(Beginning of Records supplied)
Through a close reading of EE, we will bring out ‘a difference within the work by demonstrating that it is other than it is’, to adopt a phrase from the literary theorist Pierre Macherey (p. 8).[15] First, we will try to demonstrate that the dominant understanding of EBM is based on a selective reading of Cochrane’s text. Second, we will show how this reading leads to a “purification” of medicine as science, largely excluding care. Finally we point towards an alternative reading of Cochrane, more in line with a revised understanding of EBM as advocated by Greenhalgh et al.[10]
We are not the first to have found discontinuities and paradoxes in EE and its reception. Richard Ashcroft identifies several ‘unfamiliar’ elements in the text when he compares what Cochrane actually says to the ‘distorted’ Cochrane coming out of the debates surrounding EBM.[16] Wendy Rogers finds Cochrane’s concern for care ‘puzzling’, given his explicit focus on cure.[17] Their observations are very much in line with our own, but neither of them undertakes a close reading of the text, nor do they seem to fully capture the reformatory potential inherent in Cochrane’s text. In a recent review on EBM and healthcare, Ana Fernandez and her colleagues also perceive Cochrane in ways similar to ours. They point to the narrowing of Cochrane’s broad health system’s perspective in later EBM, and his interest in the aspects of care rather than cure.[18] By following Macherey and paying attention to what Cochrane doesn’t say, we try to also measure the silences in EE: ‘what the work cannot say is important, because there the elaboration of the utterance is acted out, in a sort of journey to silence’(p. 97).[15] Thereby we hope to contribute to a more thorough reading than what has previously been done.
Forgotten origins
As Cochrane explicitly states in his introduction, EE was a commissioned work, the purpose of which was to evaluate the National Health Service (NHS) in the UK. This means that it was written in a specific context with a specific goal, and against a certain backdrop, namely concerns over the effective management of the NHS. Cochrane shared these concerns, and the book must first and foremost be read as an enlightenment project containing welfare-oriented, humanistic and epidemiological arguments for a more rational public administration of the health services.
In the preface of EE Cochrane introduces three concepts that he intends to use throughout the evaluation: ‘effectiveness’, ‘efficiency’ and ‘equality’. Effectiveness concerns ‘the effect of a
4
(End of Records supplied)
◆ What you should do: All of the data above must be repeated exactly.

◆ Task answer:
Through a close reading of EE, we will bring out ‘a difference within the work by demonstrating that it is other than it is’, to adopt a phrase from the literary theorist Pierre Macherey (p. 8).[15] First, we will try to demonstrate that the dominant understanding of EBM is based on a selective reading of Cochrane’s text. Second, we will show how this reading leads to a “purification” of medicine as science, largely excluding care. Finally we point towards an alternative reading of Cochrane, more in line with a revised understanding of EBM as advocated by Greenhalgh et al.[10]
We are not the first to have found discontinuities and paradoxes in EE and its reception. Richard Ashcroft identifies several ‘unfamiliar’ elements in the text when he compares what Cochrane actually says to the ‘distorted’ Cochrane coming out of the debates surrounding EBM.[16] Wendy Rogers finds Cochrane’s concern for care ‘puzzling’, given his explicit focus on cure.[17] Their observations are very much in line with our own, but neither of them undertakes a close reading of the text, nor do they seem to fully capture the reformatory potential inherent in Cochrane’s text. In a recent review on EBM and healthcare, Ana Fernandez and her colleagues also perceive Cochrane in ways similar to ours. They point to the narrowing of Cochrane’s broad health system’s perspective in later EBM, and his interest in the aspects of care rather than cure.[18] By following Macherey and paying attention to what Cochrane doesn’t say, we try to also measure the silences in EE: ‘what the work cannot say is important, because there the elaboration of the utterance is acted out, in a sort of journey to silence’(p. 97).[15] Thereby we hope to contribute to a more thorough reading than what has previously been done.
Forgotten origins
As Cochrane explicitly states in his introduction, EE was a commissioned work, the purpose of which was to evaluate the National Health Service (NHS) in the UK. This means that it was written in a specific context with a specific goal, and against a certain backdrop, namely concerns over the effective management of the NHS. Cochrane shared these concerns, and the book must first and foremost be read as an enlightenment project containing welfare-oriented, humanistic and epidemiological arguments for a more rational public administration of the health services.
In the preface of EE Cochrane introduces three concepts that he intends to use throughout the evaluation: ‘effectiveness’, ‘efficiency’ and ‘equality’. Effectiveness concerns ‘the effect of a
4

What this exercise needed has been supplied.